[Bounding boxes with keypoints]
+++++

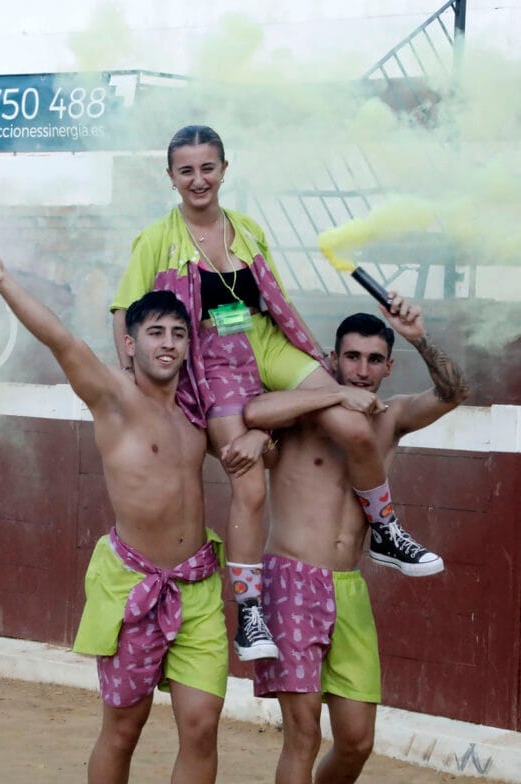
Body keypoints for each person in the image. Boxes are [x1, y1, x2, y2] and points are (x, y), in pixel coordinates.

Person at [112, 124, 442, 666]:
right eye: (187, 170)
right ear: (171, 178)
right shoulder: (155, 239)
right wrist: (134, 380)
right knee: (249, 481)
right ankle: (248, 611)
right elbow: (127, 312)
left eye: (208, 167)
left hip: (265, 343)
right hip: (212, 358)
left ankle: (384, 530)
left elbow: (275, 302)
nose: (199, 179)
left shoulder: (247, 229)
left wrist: (309, 374)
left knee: (352, 422)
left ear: (224, 169)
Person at [0, 239, 226, 784]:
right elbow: (60, 338)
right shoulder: (111, 396)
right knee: (123, 728)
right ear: (130, 343)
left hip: (197, 583)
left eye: (177, 333)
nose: (168, 343)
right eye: (154, 332)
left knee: (201, 725)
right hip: (135, 582)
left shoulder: (199, 414)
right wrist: (2, 278)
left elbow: (250, 342)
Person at [243, 298, 468, 784]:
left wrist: (418, 337)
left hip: (350, 589)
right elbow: (253, 410)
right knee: (301, 732)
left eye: (373, 359)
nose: (361, 369)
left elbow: (453, 392)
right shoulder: (305, 409)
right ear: (332, 358)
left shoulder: (388, 417)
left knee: (356, 742)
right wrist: (330, 394)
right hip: (291, 578)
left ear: (388, 368)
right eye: (351, 357)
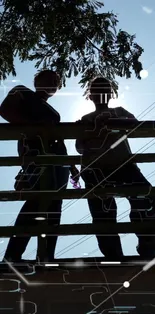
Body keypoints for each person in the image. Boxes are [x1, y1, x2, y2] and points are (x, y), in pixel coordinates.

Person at [75, 77, 155, 259]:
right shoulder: (85, 119)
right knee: (103, 215)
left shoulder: (119, 111)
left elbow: (136, 126)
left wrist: (114, 122)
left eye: (105, 89)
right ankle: (114, 256)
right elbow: (80, 147)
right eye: (96, 89)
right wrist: (86, 130)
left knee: (147, 199)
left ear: (111, 94)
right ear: (90, 95)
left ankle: (148, 245)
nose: (101, 93)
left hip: (124, 166)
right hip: (96, 170)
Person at [1, 69, 74, 263]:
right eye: (48, 79)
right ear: (37, 80)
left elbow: (58, 138)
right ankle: (12, 256)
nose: (52, 83)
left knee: (55, 207)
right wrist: (34, 127)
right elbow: (5, 110)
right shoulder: (22, 92)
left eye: (55, 82)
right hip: (36, 156)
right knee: (35, 202)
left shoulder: (54, 113)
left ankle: (47, 255)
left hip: (59, 162)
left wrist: (71, 165)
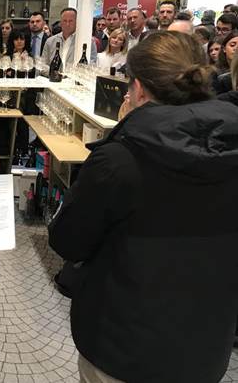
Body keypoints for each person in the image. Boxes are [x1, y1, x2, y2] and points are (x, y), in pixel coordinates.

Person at [48, 31, 238, 383]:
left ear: (136, 89)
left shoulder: (121, 159)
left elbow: (67, 240)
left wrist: (122, 129)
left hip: (123, 342)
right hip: (205, 345)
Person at [41, 7, 97, 72]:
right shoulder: (50, 41)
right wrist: (56, 75)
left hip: (74, 80)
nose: (67, 24)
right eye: (65, 21)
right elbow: (43, 65)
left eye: (71, 21)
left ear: (77, 22)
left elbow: (92, 66)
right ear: (60, 23)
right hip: (53, 80)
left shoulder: (88, 42)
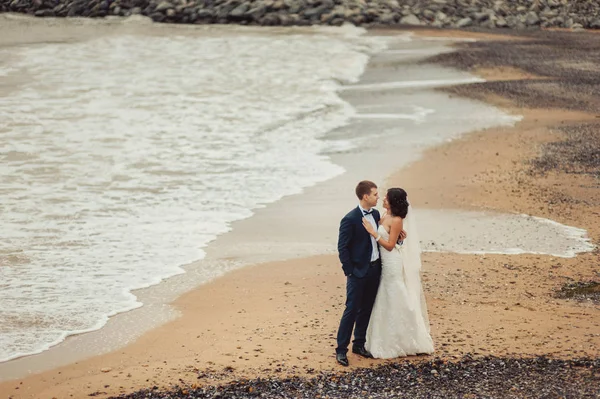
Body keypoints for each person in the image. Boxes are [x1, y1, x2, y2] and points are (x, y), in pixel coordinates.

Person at [362, 188, 434, 358]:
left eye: (386, 197)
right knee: (385, 294)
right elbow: (394, 239)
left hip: (392, 261)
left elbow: (390, 245)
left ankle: (403, 339)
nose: (383, 199)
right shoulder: (384, 216)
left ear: (393, 201)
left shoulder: (397, 220)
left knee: (394, 291)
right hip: (384, 261)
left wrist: (374, 234)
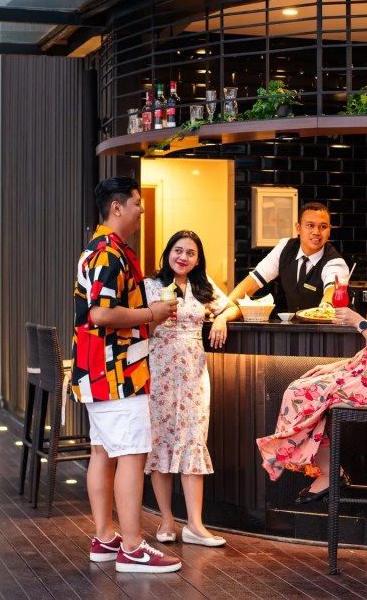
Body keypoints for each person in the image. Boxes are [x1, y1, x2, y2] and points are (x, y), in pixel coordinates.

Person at [256, 222, 367, 500]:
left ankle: (326, 473)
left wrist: (358, 321)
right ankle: (326, 471)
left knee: (299, 392)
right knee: (308, 382)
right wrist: (334, 366)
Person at [70, 176, 182, 573]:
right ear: (116, 207)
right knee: (132, 455)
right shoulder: (108, 252)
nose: (142, 210)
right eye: (137, 203)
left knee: (103, 452)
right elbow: (101, 313)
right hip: (117, 371)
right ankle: (133, 548)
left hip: (98, 369)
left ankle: (105, 538)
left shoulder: (99, 248)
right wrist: (152, 313)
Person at [144, 230, 240, 548]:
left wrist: (222, 319)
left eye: (190, 253)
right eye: (178, 250)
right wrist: (157, 315)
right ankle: (166, 520)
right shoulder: (150, 286)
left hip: (194, 374)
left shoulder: (203, 286)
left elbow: (232, 307)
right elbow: (140, 329)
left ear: (198, 259)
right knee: (161, 441)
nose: (183, 257)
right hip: (159, 371)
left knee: (193, 441)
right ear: (167, 253)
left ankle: (195, 525)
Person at [228, 202, 350, 312]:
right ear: (298, 228)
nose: (316, 232)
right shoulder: (285, 247)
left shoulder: (335, 262)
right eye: (310, 225)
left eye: (323, 227)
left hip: (330, 327)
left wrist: (326, 306)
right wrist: (226, 306)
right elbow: (254, 280)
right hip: (297, 326)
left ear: (329, 230)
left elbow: (332, 288)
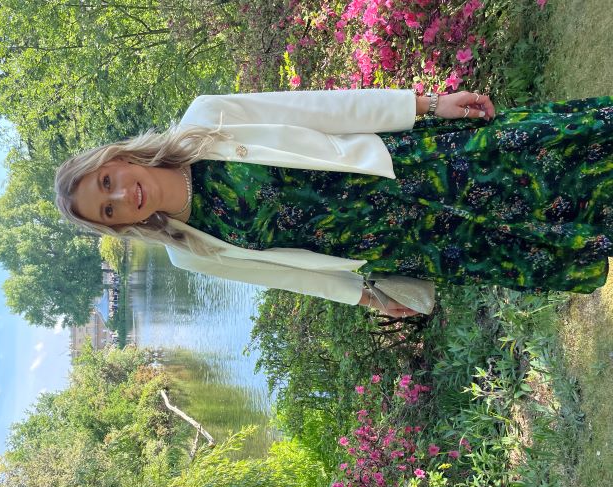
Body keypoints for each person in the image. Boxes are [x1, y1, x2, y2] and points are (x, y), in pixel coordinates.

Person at [54, 88, 613, 318]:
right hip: (412, 243)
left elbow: (321, 110)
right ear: (122, 225)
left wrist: (425, 104)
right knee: (530, 231)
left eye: (108, 182)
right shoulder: (189, 251)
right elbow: (286, 274)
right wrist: (365, 296)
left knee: (544, 159)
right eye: (110, 210)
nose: (123, 196)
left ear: (118, 160)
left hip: (408, 167)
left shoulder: (206, 120)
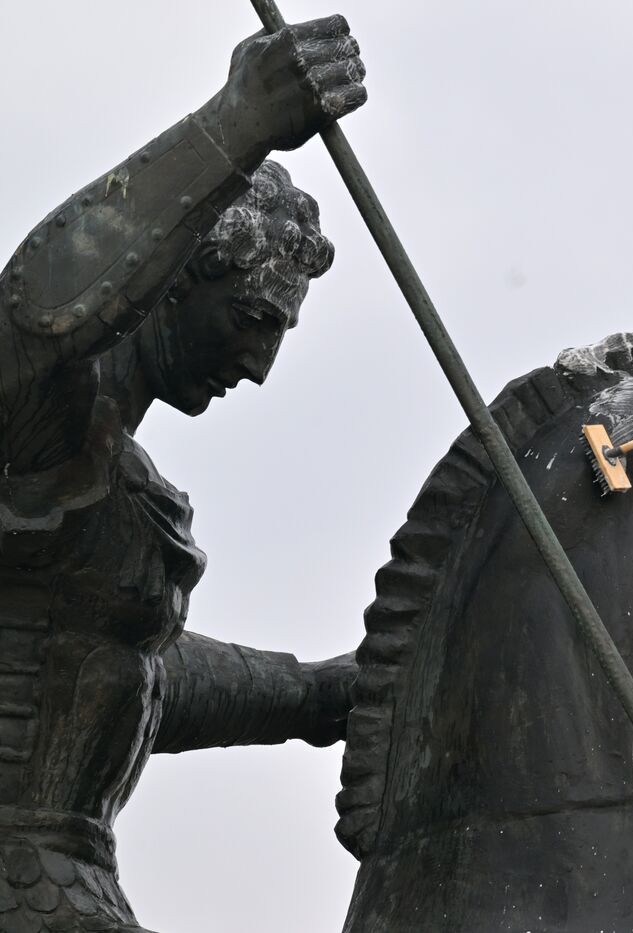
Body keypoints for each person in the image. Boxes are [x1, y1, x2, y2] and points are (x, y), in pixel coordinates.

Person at [0, 16, 365, 931]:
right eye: (249, 317)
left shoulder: (115, 481)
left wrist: (312, 693)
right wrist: (233, 127)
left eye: (278, 334)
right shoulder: (40, 422)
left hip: (67, 897)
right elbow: (34, 312)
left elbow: (131, 676)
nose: (259, 366)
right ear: (177, 275)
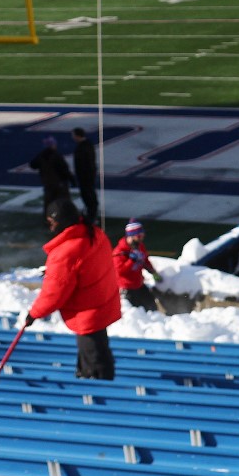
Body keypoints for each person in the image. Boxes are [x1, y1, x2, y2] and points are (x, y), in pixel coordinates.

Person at [24, 198, 121, 381]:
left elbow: (54, 293)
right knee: (98, 352)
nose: (50, 228)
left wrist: (34, 314)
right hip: (101, 304)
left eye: (52, 223)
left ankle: (98, 393)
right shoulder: (95, 234)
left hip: (87, 314)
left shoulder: (65, 253)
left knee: (95, 362)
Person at [114, 219, 161, 311]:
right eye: (139, 236)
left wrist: (153, 271)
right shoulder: (120, 252)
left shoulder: (140, 246)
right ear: (131, 236)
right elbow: (119, 271)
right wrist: (131, 261)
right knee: (134, 312)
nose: (141, 239)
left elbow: (145, 260)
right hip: (127, 288)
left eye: (142, 236)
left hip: (139, 284)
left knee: (152, 309)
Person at [29, 135, 74, 209]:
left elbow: (32, 165)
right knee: (64, 201)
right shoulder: (57, 156)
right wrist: (72, 180)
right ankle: (66, 217)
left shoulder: (41, 156)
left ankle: (49, 218)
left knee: (49, 202)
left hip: (48, 183)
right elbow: (65, 170)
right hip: (60, 183)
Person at [70, 126, 99, 221]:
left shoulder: (82, 147)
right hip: (87, 175)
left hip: (85, 176)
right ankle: (92, 212)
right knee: (89, 194)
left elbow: (85, 163)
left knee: (88, 195)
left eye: (73, 135)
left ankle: (92, 214)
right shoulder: (88, 145)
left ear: (77, 136)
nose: (72, 137)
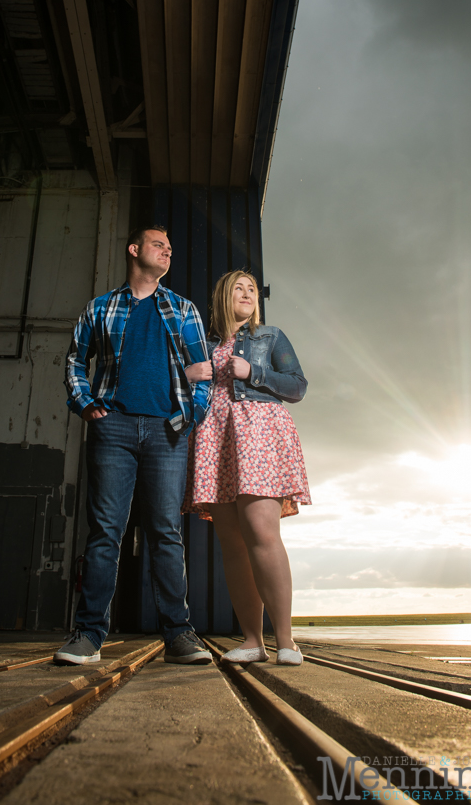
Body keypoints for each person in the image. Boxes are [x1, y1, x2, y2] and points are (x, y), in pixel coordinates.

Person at [55, 226, 214, 666]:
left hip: (167, 430)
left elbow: (205, 372)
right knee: (106, 532)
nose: (167, 251)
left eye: (169, 247)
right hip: (114, 428)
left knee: (166, 533)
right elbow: (74, 360)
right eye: (158, 244)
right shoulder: (101, 307)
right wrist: (84, 403)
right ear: (134, 250)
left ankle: (179, 636)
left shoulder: (182, 309)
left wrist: (192, 417)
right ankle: (88, 635)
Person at [183, 270, 310, 665]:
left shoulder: (269, 337)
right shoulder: (200, 343)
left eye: (252, 289)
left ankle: (286, 641)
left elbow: (297, 386)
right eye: (238, 287)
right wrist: (185, 377)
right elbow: (179, 392)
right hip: (214, 438)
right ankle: (252, 640)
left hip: (257, 435)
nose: (247, 293)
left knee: (261, 532)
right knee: (232, 544)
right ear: (223, 295)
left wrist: (253, 372)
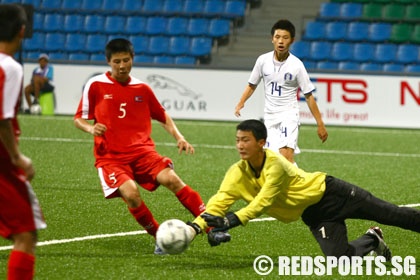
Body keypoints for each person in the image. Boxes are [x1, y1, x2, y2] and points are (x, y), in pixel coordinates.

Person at [188, 119, 420, 259]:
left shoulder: (276, 163)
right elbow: (220, 201)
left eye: (245, 140)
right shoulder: (236, 172)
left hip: (333, 194)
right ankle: (373, 239)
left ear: (261, 143)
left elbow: (264, 202)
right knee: (339, 260)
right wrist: (194, 228)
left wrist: (231, 221)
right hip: (315, 215)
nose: (240, 145)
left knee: (395, 215)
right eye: (238, 140)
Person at [74, 38, 206, 254]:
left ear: (132, 58)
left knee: (172, 179)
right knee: (131, 193)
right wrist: (91, 129)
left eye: (126, 60)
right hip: (111, 157)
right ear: (108, 61)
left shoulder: (142, 88)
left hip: (143, 152)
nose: (122, 65)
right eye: (117, 61)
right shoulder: (96, 85)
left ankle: (210, 227)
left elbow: (162, 115)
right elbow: (79, 118)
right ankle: (159, 238)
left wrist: (179, 137)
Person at [234, 19, 328, 165]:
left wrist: (320, 123)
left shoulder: (296, 65)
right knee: (272, 160)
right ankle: (295, 182)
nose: (281, 41)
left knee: (286, 156)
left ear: (292, 41)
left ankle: (298, 186)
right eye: (277, 37)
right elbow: (252, 84)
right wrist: (241, 103)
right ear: (272, 39)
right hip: (269, 118)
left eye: (285, 38)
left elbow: (309, 96)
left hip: (288, 115)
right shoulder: (262, 60)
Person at [0, 4, 47, 279]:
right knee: (26, 235)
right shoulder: (11, 68)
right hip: (3, 163)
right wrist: (18, 157)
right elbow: (2, 120)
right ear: (22, 30)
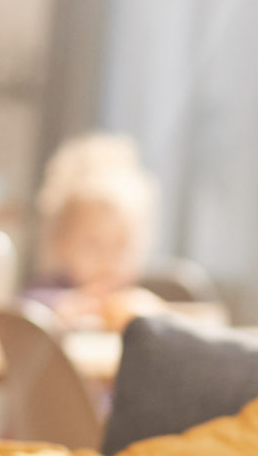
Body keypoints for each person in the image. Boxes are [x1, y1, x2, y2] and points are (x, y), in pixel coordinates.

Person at [28, 133, 169, 331]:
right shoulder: (47, 292)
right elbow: (24, 313)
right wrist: (68, 306)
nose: (108, 260)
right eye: (93, 245)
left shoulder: (133, 302)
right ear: (61, 244)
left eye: (121, 246)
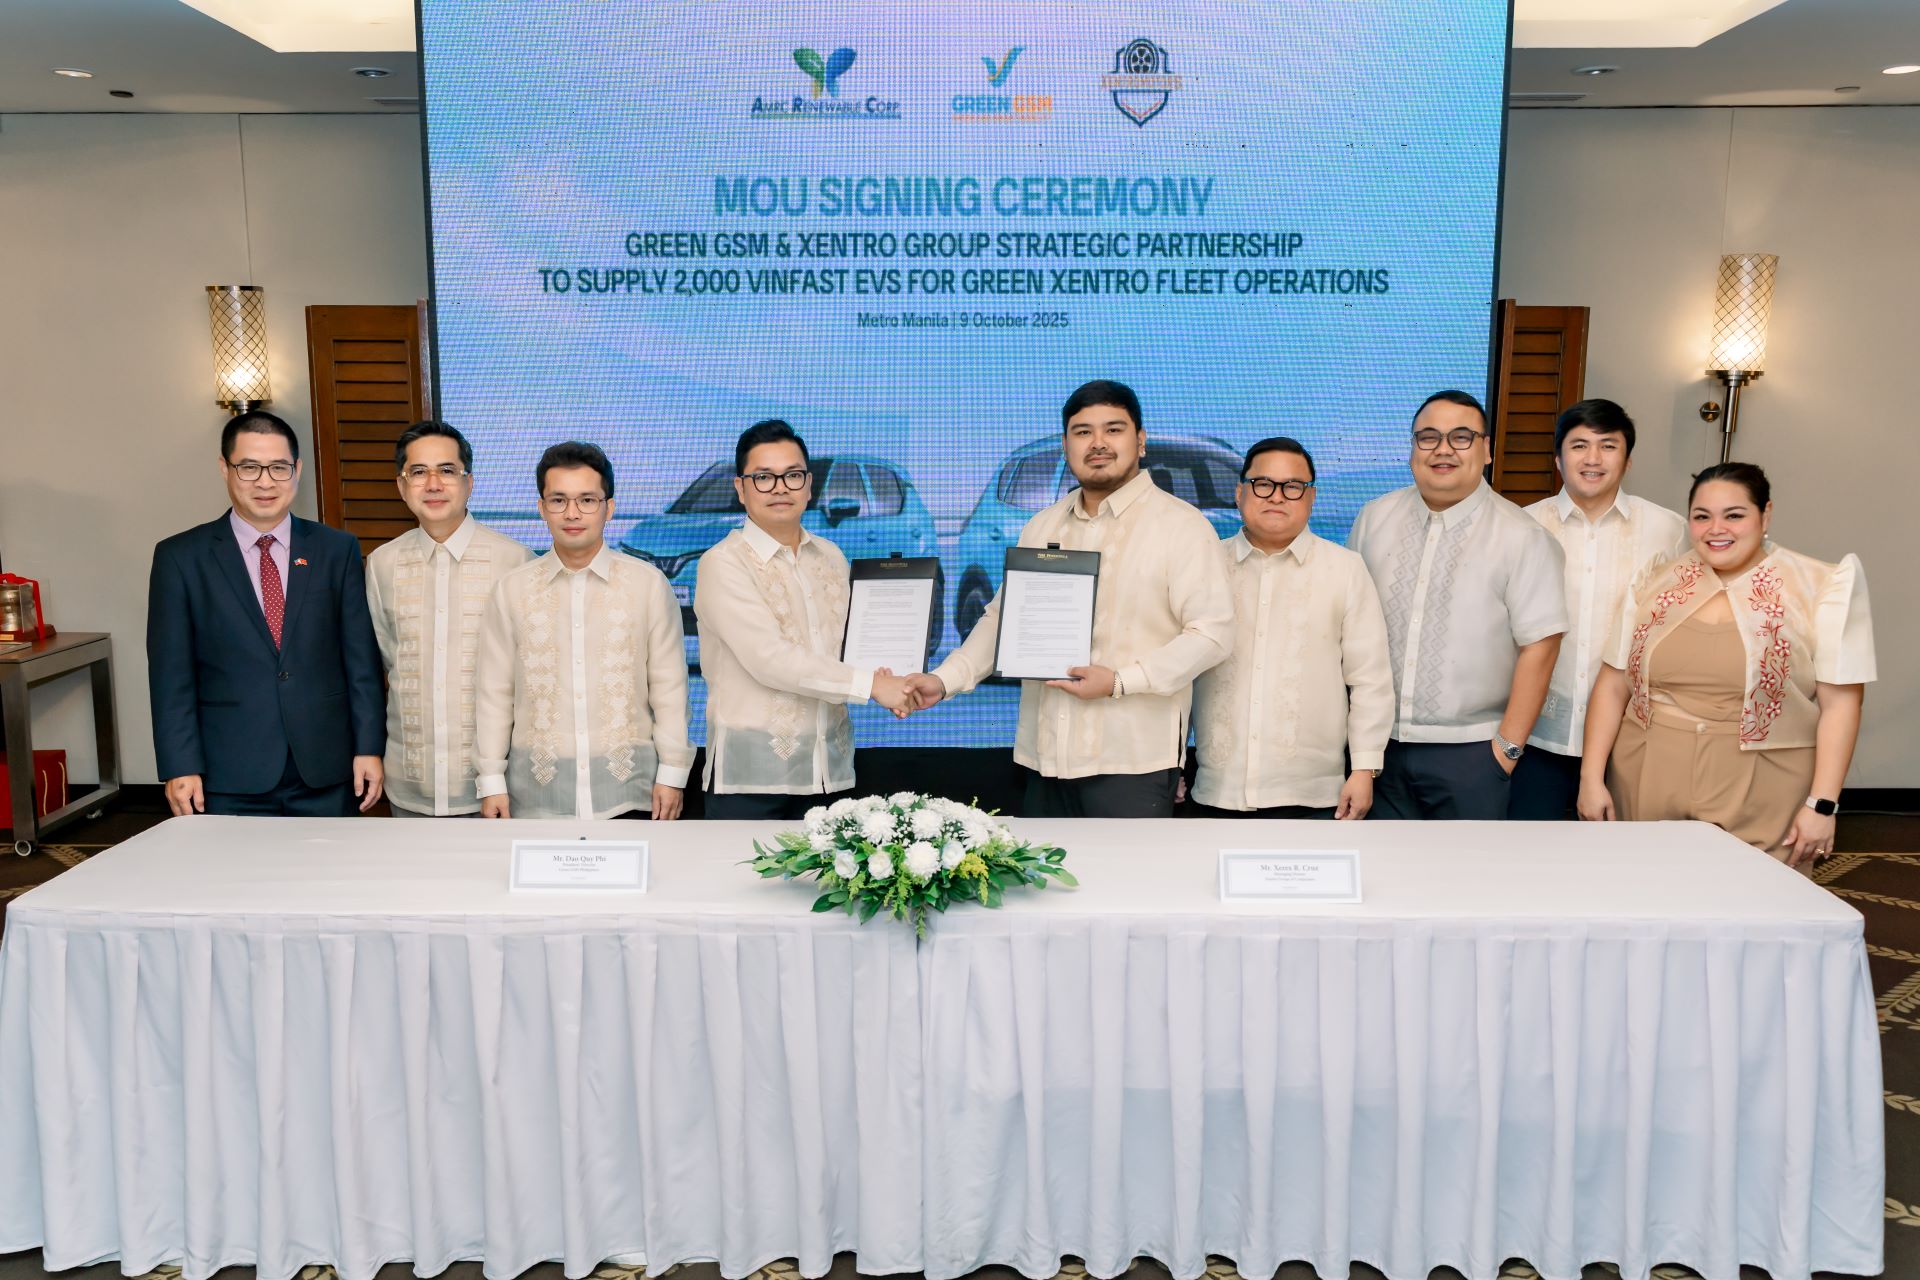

+++++

Would you copy, word for word, only the lines above from the one containing "nose: (247, 293)" through the one containing "left ear: (292, 41)", both included, and please leave out the pictures?

■ Answer section:
nose: (247, 293)
left knee: (261, 532)
right knee: (232, 544)
right ear: (223, 295)
left wrist: (253, 372)
Body keypoints for each person in the image. Boxes are [x1, y1, x2, y2] and points are (x, y), in pixel coordinates.

Person at [188, 119, 420, 259]:
left shoulder: (276, 163)
right elbow: (220, 201)
left eye: (245, 140)
right shoulder: (236, 172)
left hip: (333, 194)
right ankle: (373, 239)
left ear: (261, 143)
left elbow: (264, 202)
right knee: (339, 260)
right wrist: (194, 228)
left wrist: (231, 221)
right hip: (315, 215)
nose: (240, 145)
left knee: (395, 215)
right eye: (238, 140)
Person at [74, 38, 206, 254]:
left ear: (132, 58)
left knee: (172, 179)
right knee: (131, 193)
right wrist: (91, 129)
left eye: (126, 60)
right hip: (111, 157)
right ear: (108, 61)
left shoulder: (142, 88)
left hip: (143, 152)
nose: (122, 65)
right eye: (117, 61)
right shoulder: (96, 85)
left ankle: (210, 227)
left elbow: (162, 115)
right elbow: (79, 118)
right ankle: (159, 238)
left wrist: (179, 137)
Person at [234, 19, 328, 165]:
left wrist: (320, 123)
left shoulder: (296, 65)
right knee: (272, 160)
right ankle: (295, 182)
nose: (281, 41)
left knee: (286, 156)
left ear: (292, 41)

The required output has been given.